◆ **About this exercise**: The reply should contain all the data below, repeated exactly, and none of the images.

** Material supplied follows **

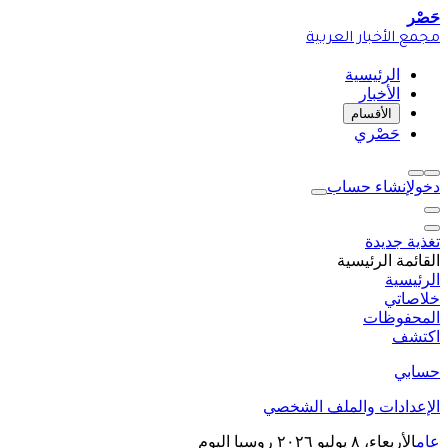
حَصْر
مجمع الأخبار العربية
الرئيسية
الأخبار
الأقسام
حَصْري
دخول
إنشاء حساب
تغذية جديدة
القائمة الرئيسية
الرئيسية
خلاصاتي
المحفوظات
اكتشف
حسابي
الإعدادات والملف الشخصي
عام
الأربعاء، ٨ يوليو ٢٠٢٦
روسيا اليوم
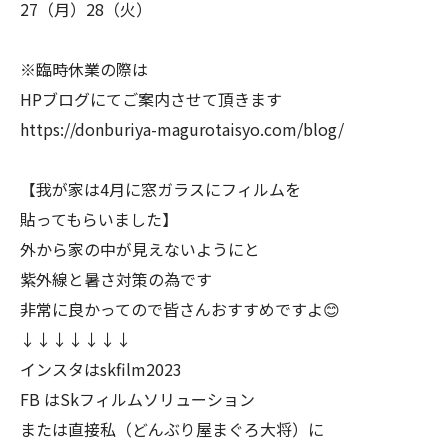
27（月）28（火）
※臨時休業の際は
HPブログにてご案内させて頂きます
https://donburiya-magurotaisyo.com/blog/
【我が家は4月に窓ガラスにフィルムを
貼ってもらいました】
外から家の中が見えないようにと
紫外線と暑さ対策の為です
非常に良かってので皆さんおすすめですよ😊
↓↓↓↓↓↓↓
インスタはskfilm2023
FB はSkフィルムソリューション
または直接私（どんぶり屋まぐろ大将）に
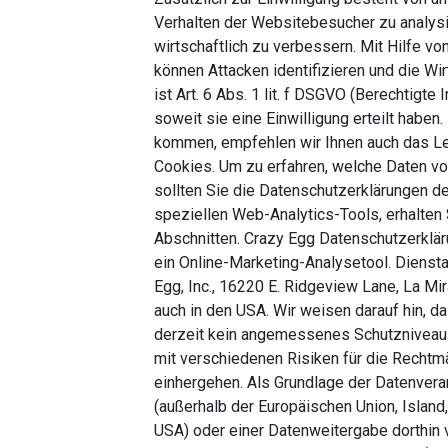
Verhalten der Websitebesucher zu analys
wirtschaftlich zu verbessern. Mit Hilfe v
können Attacken identifizieren und die Wi
ist Art. 6 Abs. 1 lit. f DSGVO (Berechtigte
soweit sie eine Einwilligung erteilt habe
kommen, empfehlen wir Ihnen auch das Le
Cookies. Um zu erfahren, welche Daten vo
sollten Sie die Datenschutzerklärungen de
speziellen Web-Analytics-Tools, erhalten
Abschnitten. Crazy Egg Datenschutzerklä
ein Online-Marketing-Analysetool. Dienst
Egg, Inc., 16220 E. Ridgeview Lane, La Mi
auch in den USA. Wir weisen darauf hin, 
derzeit kein angemessenes Schutzniveau f
mit verschiedenen Risiken für die Rechtmä
einhergehen. Als Grundlage der Datenverar
(außerhalb der Europäischen Union, Island
USA) oder einer Datenweitergabe dorthi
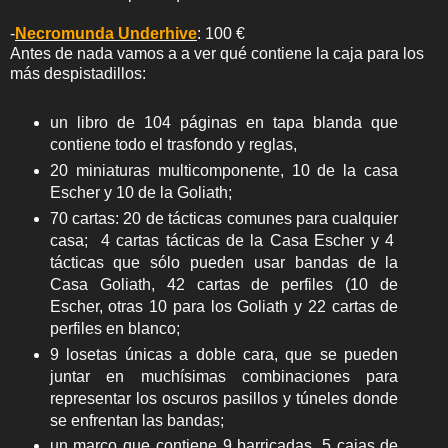
-
Necromunda Underhive
: 100 €
Antes de nada vamos a a ver qué contiene la caja para los
más despistadillos:
un libro de 104 páginas en tapa blanda que
contiene todo el trasfondo y reglas,
20 miniaturas multicomponente, 10 de la casa
Escher y 10 de la Goliath;
70 cartas: 20 de tácticas comunes para cualquier
casa; 4 cartas tácticas de la Casa Escher y 4
tácticas que sólo pueden usar bandas de la
Casa Goliath, 42 cartas de perfiles (10 de
Escher, otras 10 para los Goliath y 22 cartas de
perfiles en blanco;
9 losetas únicas a doble cara, que se pueden
juntar en muchísimas combinaciones para
representar los oscuros pasillos y túneles donde
se enfrentan las bandas;
un marco que contiene 9 barricadas, 5 cajas de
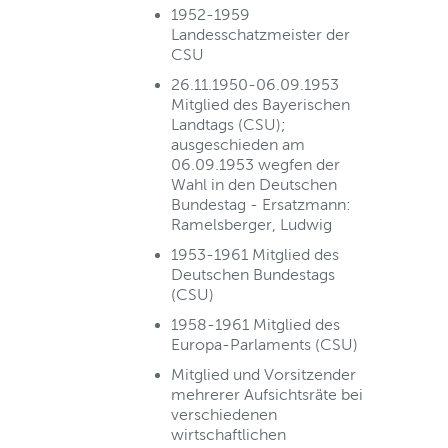
1952-1959
Landesschatzmeister der
CSU
26.11.1950-06.09.1953
Mitglied des Bayerischen
Landtags (CSU);
ausgeschieden am
06.09.1953 wegfen der
Wahl in den Deutschen
Bundestag - Ersatzmann:
Ramelsberger, Ludwig
1953-1961 Mitglied des
Deutschen Bundestags
(CSU)
1958-1961 Mitglied des
Europa-Parlaments (CSU)
Mitglied und Vorsitzender
mehrerer Aufsichtsräte bei
verschiedenen
wirtschaftlichen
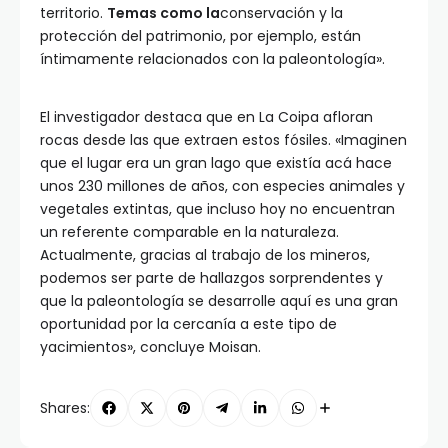
territorio.
Temas como la
conservación y la
protección del patrimonio, por ejemplo, están
íntimamente relacionados con la paleontología».
El investigador destaca que en La Coipa afloran
rocas desde las que extraen estos fósiles. «Imaginen
que el lugar era un gran lago que existía acá hace
unos 230 millones de años, con especies animales y
vegetales extintas, que incluso hoy no encuentran
un referente comparable en la naturaleza.
Actualmente, gracias al trabajo de los mineros,
podemos ser parte de hallazgos sorprendentes y
que la paleontología se desarrolle aquí es una gran
oportunidad por la cercanía a este tipo de
yacimientos», concluye Moisan.
Shares:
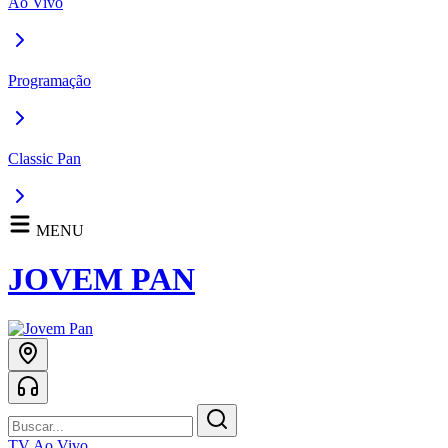
Ao Vivo
Programação
Classic Pan
MENU
JOVEM PAN
TV Ao Vivo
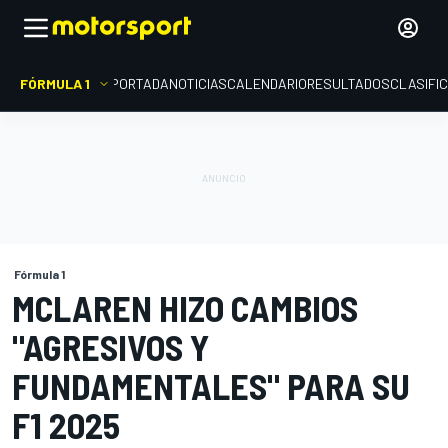
FÓRMULA 1
PORTADA
NOTICIAS
CALENDARIO
RESULTADOS
CLASIFI
Fórmula 1
MCLAREN HIZO CAMBIOS
"AGRESIVOS Y
FUNDAMENTALES" PARA SU
F1 2025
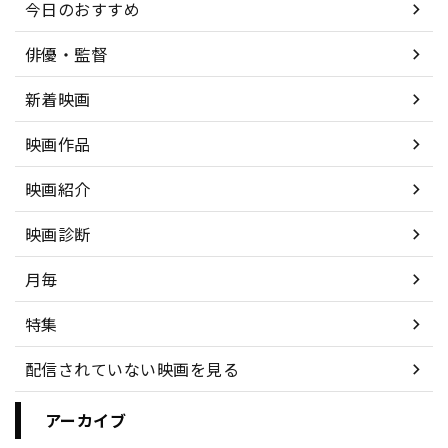
今日のおすすめ
俳優・監督
新着映画
映画作品
映画紹介
映画診断
月毎
特集
配信されていない映画を見る
アーカイブ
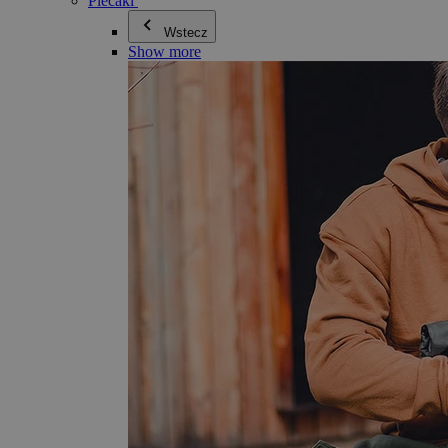
Plecaki
Wstecz
Show more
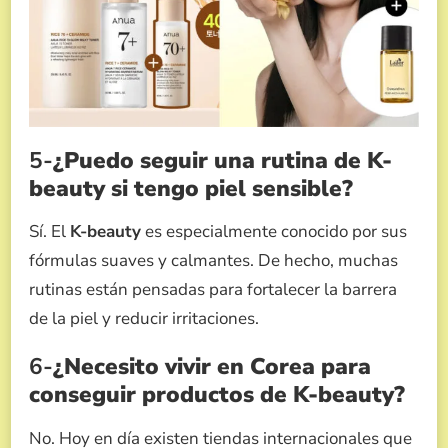
5-
¿Puedo seguir una rutina de K-
beauty si tengo piel sensible?
Sí. El
K-beauty
es especialmente conocido por sus
fórmulas suaves y calmantes. De hecho, muchas
rutinas están pensadas para fortalecer la barrera
de la piel y reducir irritaciones.
6-
¿Necesito vivir en Corea para
conseguir productos de K-beauty?
No. Hoy en día existen tiendas internacionales que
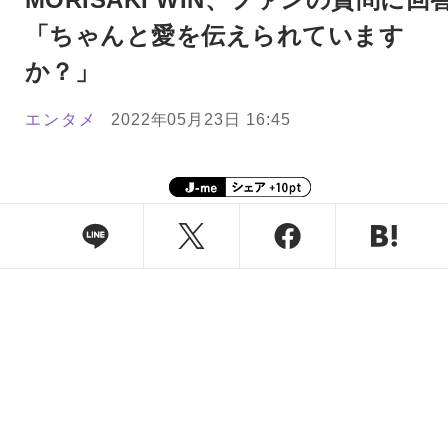
「ちゃんと愛を伝えられています
か？」
エンタメ
2022年05月23日 16:45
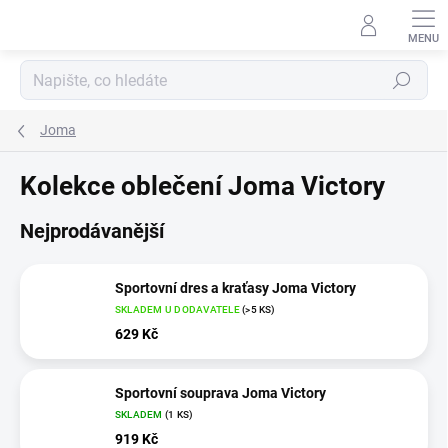
Přejít
na
obsah
Hledat
Joma
Kolekce oblečení Joma Victory
Nejprodávanější
Sportovní dres a kraťasy Joma Victory
SKLADEM U DODAVATELE
(>5 KS)
629 Kč
Sportovní souprava Joma Victory
SKLADEM
(1 KS)
919 Kč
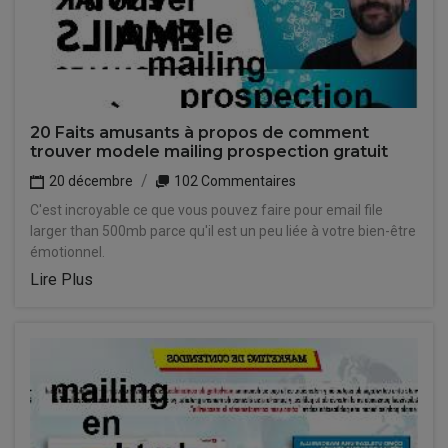
20 Faits amusants à propos de comment
trouver modele mailing prospection gratuit
20 décembre
102 Commentaires
C'est incroyable ce que vous pouvez faire pour email file
larger than 500mb parce qu'il est un peu liée à votre bien-être
émotionnel.
Lire Plus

** End of Material supplied **

◆ **Solution for this task**:
حَصْر
مجمع الأخبار العربية
الرئيسية
الأخبار
الأقسام
حَصْري
دخول
إنشاء حساب
تغذية جديدة
القائمة الرئيسية
الرئيسية
خلاصاتي
المحفوظات
اكتشف
حسابي
الإعدادات والملف الشخصي
عام
الأربعاء، ٨ يوليو ٢٠٢٦
روسيا اليوم
27（月）28（火）
※臨時休業の際は
HPブログにてご案内させて頂きます
https://donburiya-magurotaisyo.com/blog/
【我が家は4月に窓ガラスにフィルムを
貼ってもらいました】
外から家の中が見えないようにと
紫外線と暑さ対策の為です
非常に良かってので皆さんおすすめですよ😊
↓↓↓↓↓↓↓
インスタはskfilm2023
FB はSkフィルムソリューション
または直接私（どんぶり屋まぐろ大将）に
Verhalten der Websitebesucher zu analys
wirtschaftlich zu verbessern. Mit Hilfe v
können Attacken identifizieren und die Wi
ist Art. 6 Abs. 1 lit. f DSGVO (Berechtigte
soweit sie eine Einwilligung erteilt habe
kommen, empfehlen wir Ihnen auch das Le
Cookies. Um zu erfahren, welche Daten vo
sollten Sie die Datenschutzerklärungen de
speziellen Web-Analytics-Tools, erhalten
Abschnitten. Crazy Egg Datenschutzerklä
ein Online-Marketing-Analysetool. Dienst
Egg, Inc., 16220 E. Ridgeview Lane, La Mi
auch in den USA. Wir weisen darauf hin, 
derzeit kein angemessenes Schutzniveau f
mit verschiedenen Risiken für die Rechtmä
einhergehen. Als Grundlage der Datenverar
(außerhalb der Europäischen Union, Island
USA) oder einer Datenweitergabe dorthi
-
Necromunda Underhive
: 100 €
Antes de nada vamos a a ver qué contiene la caja para los
más despistadillos:
un libro de 104 páginas en tapa blanda que
contiene todo el trasfondo y reglas,
20 miniaturas multicomponente, 10 de la casa
Escher y 10 de la Goliath;
70 cartas: 20 de tácticas comunes para cualquier
casa; 4 cartas tácticas de la Casa Escher y 4
tácticas que sólo pueden usar bandas de la
Casa Goliath, 42 cartas de perfiles (10 de
Escher, otras 10 para los Goliath y 22 cartas de
perfiles en blanco;
9 losetas únicas a doble cara, que se pueden
juntar en muchísimas combinaciones para
representar los oscuros pasillos y túneles donde
se enfrentan las bandas;
un marco que contiene 9 barricadas, 5 cajas de
1952-1959
Landesschatzmeister der
CSU
26.11.1950-06.09.1953
Mitglied des Bayerischen
Landtags (CSU);
ausgeschieden am
06.09.1953 wegfen der
Wahl in den Deutschen
Bundestag - Ersatzmann:
Ramelsberger, Ludwig
1953-1961 Mitglied des
Deutschen Bundestags
(CSU)
1958-1961 Mitglied des
Europa-Parlaments (CSU)
Mitglied und Vorsitzender
mehrerer Aufsichtsräte bei
verschiedenen
wirtschaftlichen
territorio.
Temas como la
conservación y la
protección del patrimonio, por ejemplo, están
íntimamente relacionados con la paleontología».
El investigador destaca que en La Coipa afloran
rocas desde las que extraen estos fósiles. «Imaginen
que el lugar era un gran lago que existía acá hace
unos 230 millones de años, con especies animales y
vegetales extintas, que incluso hoy no encuentran
un referente comparable en la naturaleza.
Actualmente, gracias al trabajo de los mineros,
podemos ser parte de hallazgos sorprendentes y
que la paleontología se desarrolle aquí es una gran
oportunidad por la cercanía a este tipo de
yacimientos», concluye Moisan.
Shares:
Ao Vivo
Programação
Classic Pan
MENU
JOVEM PAN
TV Ao Vivo
FÓRMULA 1
PORTADA
NOTICIAS
CALENDARIO
RESULTADOS
CLASIFI
Fórmula 1
MCLAREN HIZO CAMBIOS
"AGRESIVOS Y
FUNDAMENTALES" PARA SU
F1 2025
今日のおすすめ
俳優・監督
新着映画
映画作品
映画紹介
映画診断
月毎
特集
配信されていない映画を見る
アーカイブ
Plecaki
Wstecz
Show more
5-
¿Puedo seguir una rutina de K-
beauty si tengo piel sensible?
Sí. El
K-beauty
es especialmente conocido por sus
fórmulas suaves y calmantes. De hecho, muchas
rutinas están pensadas para fortalecer la barrera
de la piel y reducir irritaciones.
6-
¿Necesito vivir en Corea para
conseguir productos de K-beauty?
No. Hoy en día existen tiendas internacionales que
「ちゃんと愛を伝えられています
か？」
エンタメ
2022年05月23日 16:45
Přejít
na
obsah
Hledat
Joma
Kolekce oblečení Joma Victory
Nejprodávanější
Sportovní dres a kraťasy Joma Victory
SKLADEM U DODAVATELE
(>5 KS)
629 Kč
Sportovní souprava Joma Victory
SKLADEM
(1 KS)
919 Kč
20 Faits amusants à propos de comment
trouver modele mailing prospection gratuit
20 décembre
102 Commentaires
C'est incroyable ce que vous pouvez faire pour email file
larger than 500mb parce qu'il est un peu liée à votre bien-être
émotionnel.
Lire Plus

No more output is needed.